Hall was admitted to the Indiana Public Library Commission Summer School for Librarians (later the Indiana University School of Library and Information Science) in 1915, becoming the first African American to graduate from the school.

==Career as librarian==

The Cherry Street Library was a racially segregated branch of the Evansville Public Library which had opened in November 1914; it was a Carnegie library and the "first free public library built north of the Ohio River exclusively for African Americans." Hall started working as an apprentice to the branch manager of the library in January 1915. After receiving her librarian's degree that July, she was promoted to become the branch librarian of the Cherry Street Library. She worked to provide outreach to the community, including inviting teachers to visit the library and starting clubs for boys and girls.

In 1921, Hall was offered a management position at the Indianapolis Public Library's first branch in an African American neighborhood, the Martindale-Brightwood area. The library's Paul Laurence Dunbar Branch was located in a room inside an elementary school for African American children.

Hall resigned her job at the Dunbar branch to accept a new position at Indianapolis's Crispus Attucks High School in 1927. The Indianapolis Public Library opened a new branch at the high school, where Hall was appointed to serve as head librarian.

Hall retired in September 1956 after working for 29 years at Attucks High School.

==Personal life==

Hall married William H. Childress in 1910; after being widowed in 1919, she went on to marry John Wesley Hall in 1929. Her only child, William Hobbs Childress Jr. (1911–1993), served one term in the Kentucky General Assembly.

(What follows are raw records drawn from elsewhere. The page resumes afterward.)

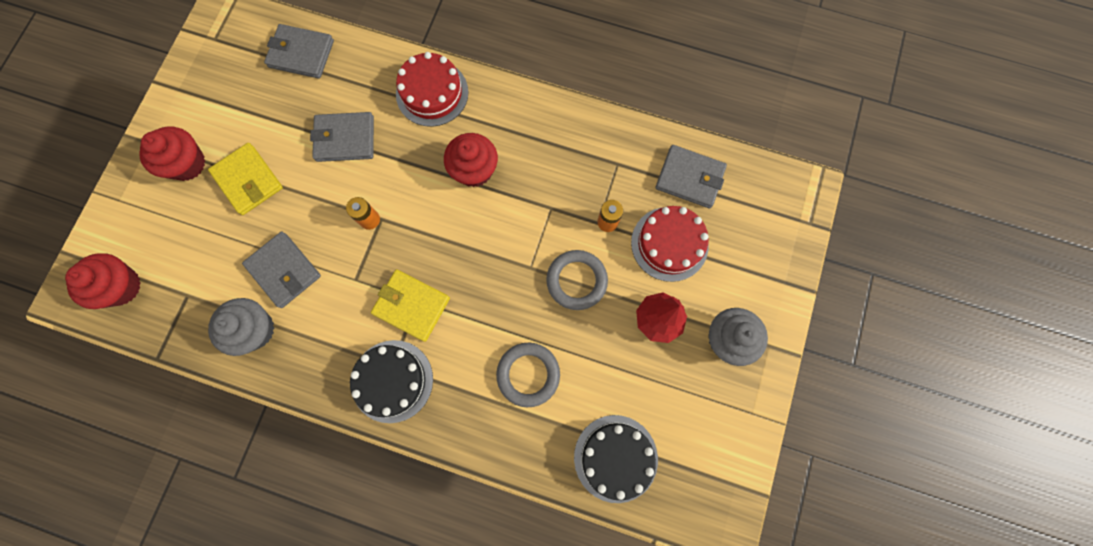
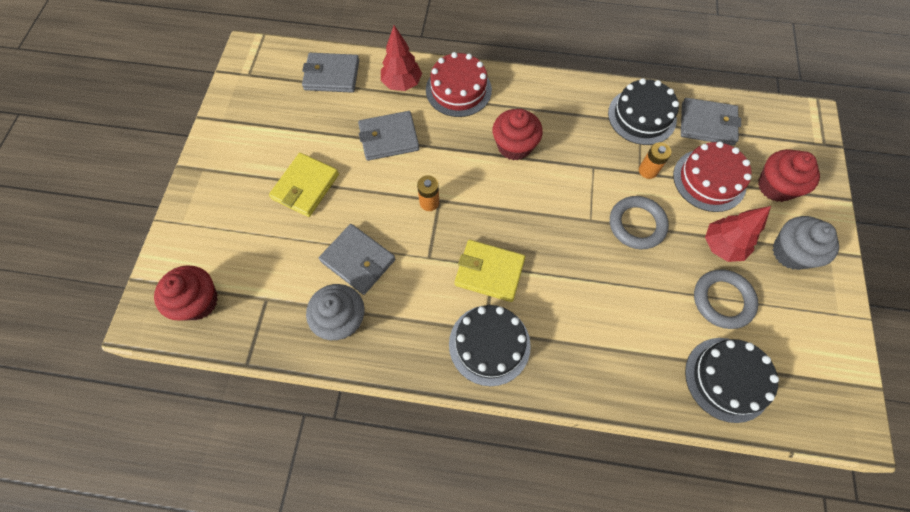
camera: 10 degrees left, 10 degrees down
(187, 164) = (243, 181): red cupcake -> red cupcake (775, 186)
(248, 180) = (305, 186): yellow wallet -> yellow wallet turned 75 degrees clockwise
(373, 76) = (402, 83): none -> red tree
(528, 374) = (618, 315): grey ring -> grey ring (722, 300)
(621, 157) = (642, 116): none -> black cake

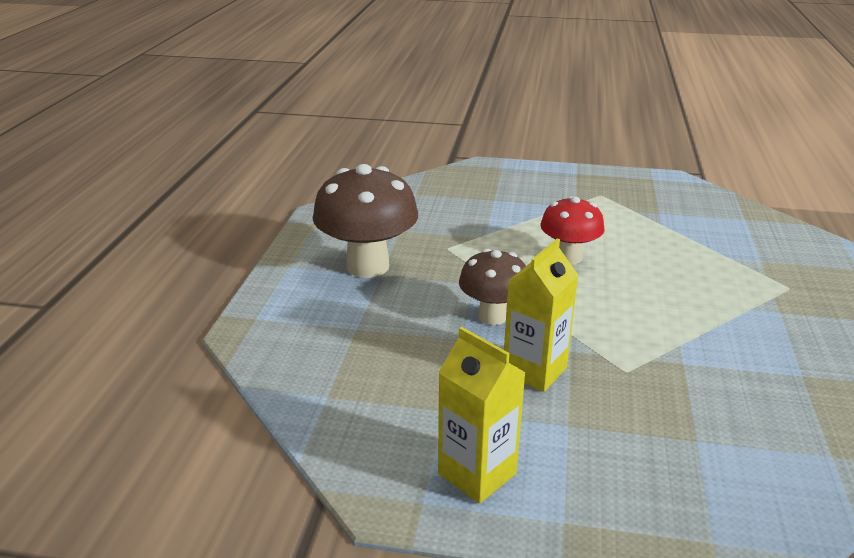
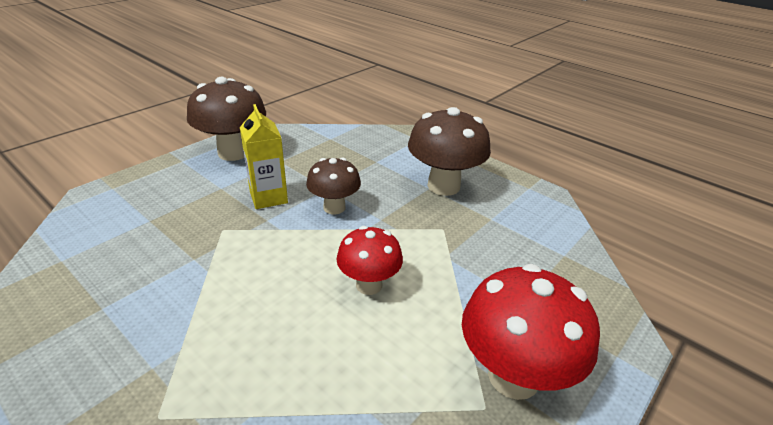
camera: 120 degrees right, 5 degrees up
(477, 473) = (233, 153): yellow carton -> brown mushroom
(566, 191) = (513, 376): none -> red mushroom

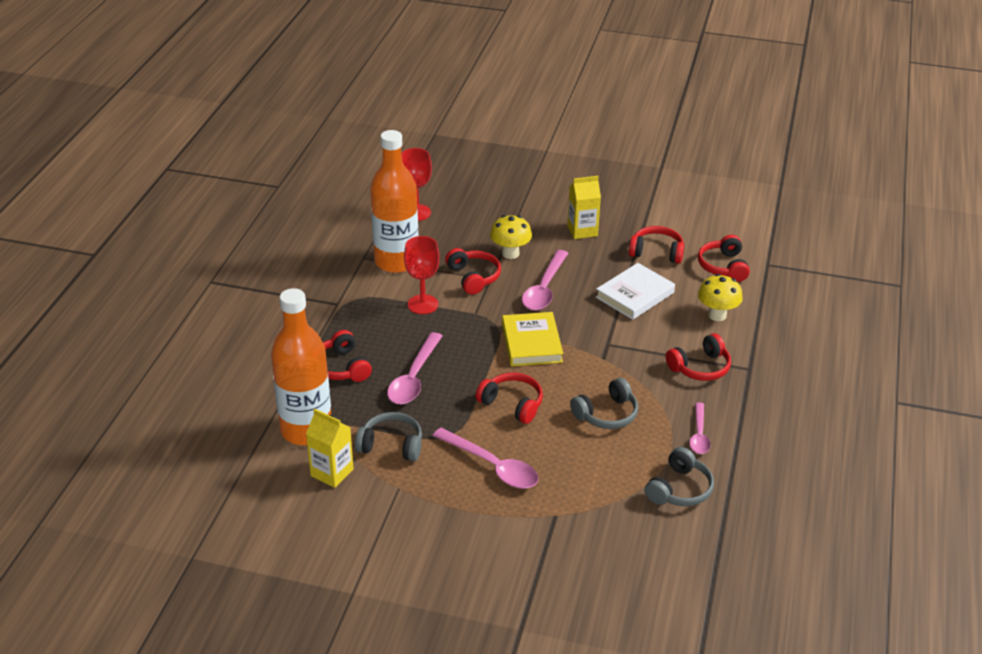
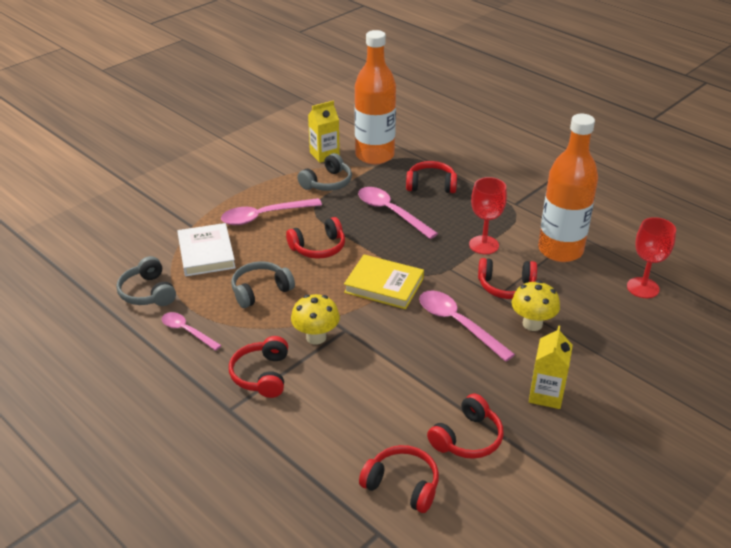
camera: 120 degrees right, 0 degrees up
(607, 414) = (260, 290): grey headphones -> grey headphones turned 60 degrees clockwise
(634, 295) = (403, 382): white book -> white book (206, 253)
(717, 315) = (324, 430): yellow mushroom -> yellow mushroom (316, 337)

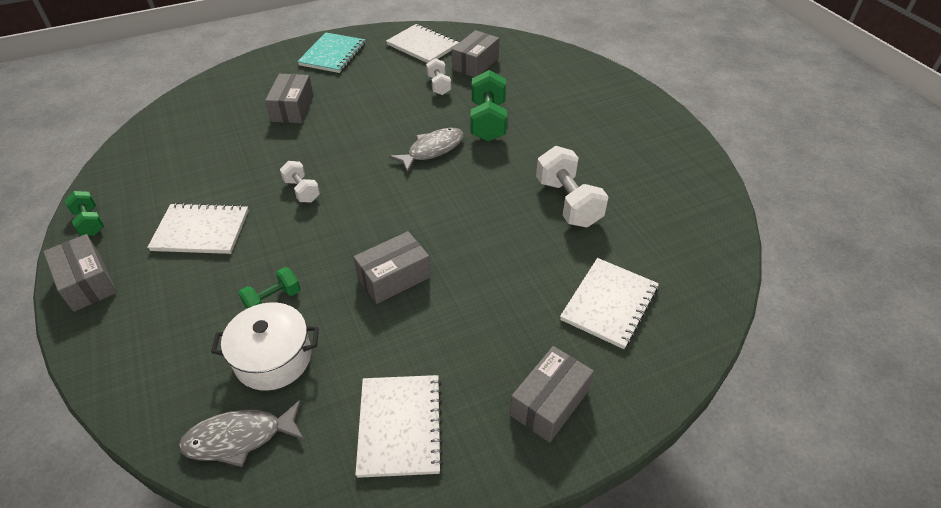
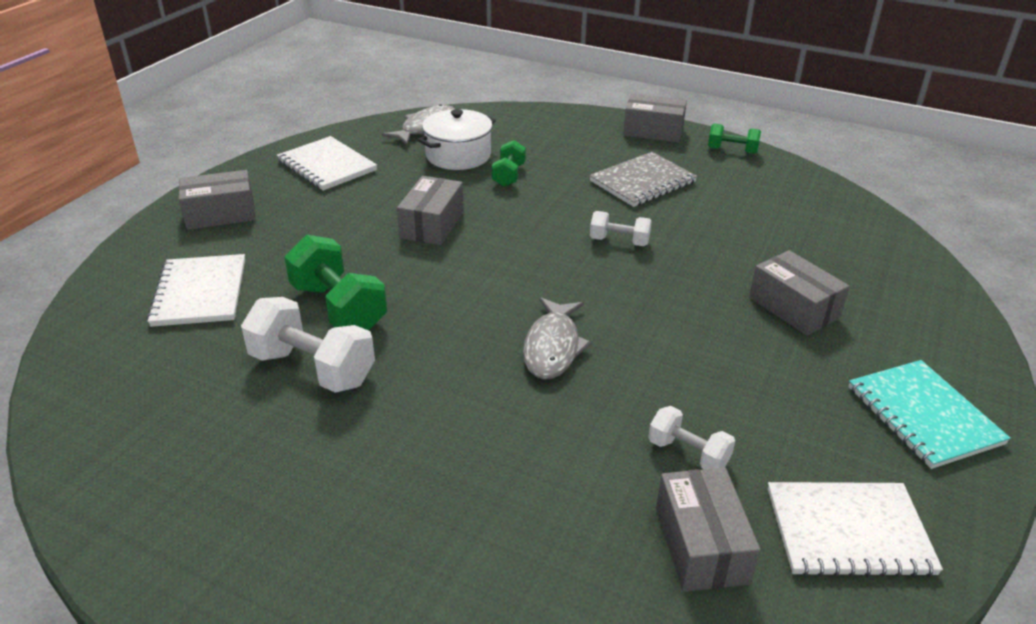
camera: 140 degrees right, 10 degrees down
(201, 231) = (642, 182): white notebook -> grey notebook
(488, 121) = (533, 429): green dumbbell -> green dumbbell (338, 308)
(549, 403) = (221, 214): grey box -> grey box turned 75 degrees clockwise

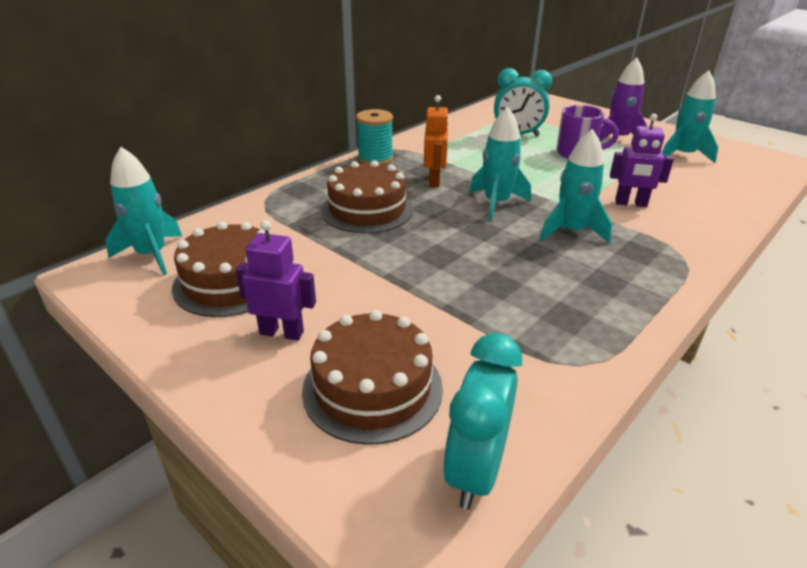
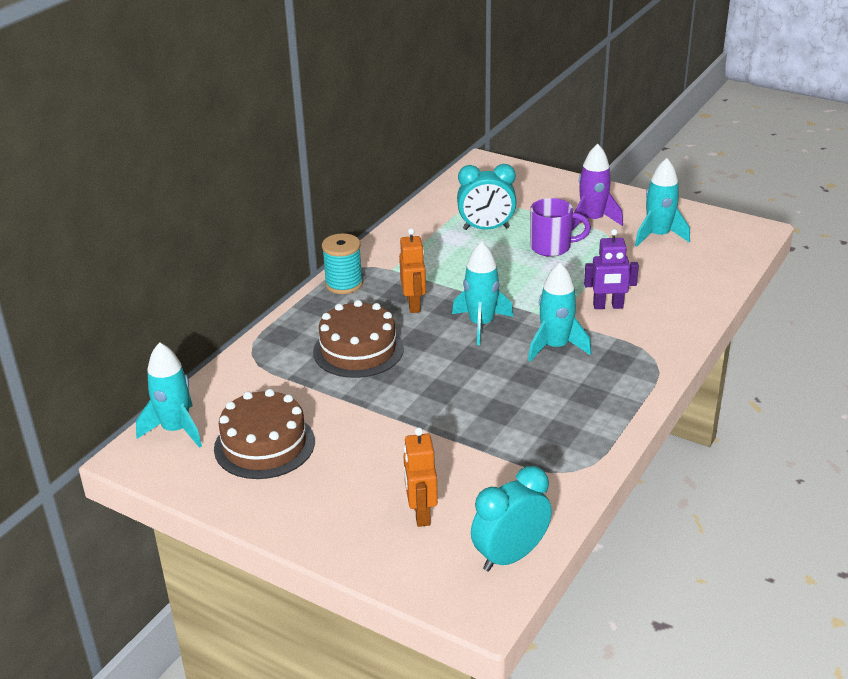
camera: 10 degrees left, 0 degrees up
(282, 332) = (331, 482): purple robot -> none
(372, 388) = (421, 514): brown cake -> orange robot
(475, 471) = (510, 556): turquoise clock -> turquoise clock turned 45 degrees clockwise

She died in Indianapolis on April 23, 1958, and was buried in Crown Hill Cemetery (Section 98, Lot 1472).

==Legacy==

Hall was widely regarded as a trailblazer among African Americans in librarianship, especially for the library assistants she mentored, including Hallie Beachem Brooks. She built a strong collection of books by and about African Americans for the use of her patrons during her career.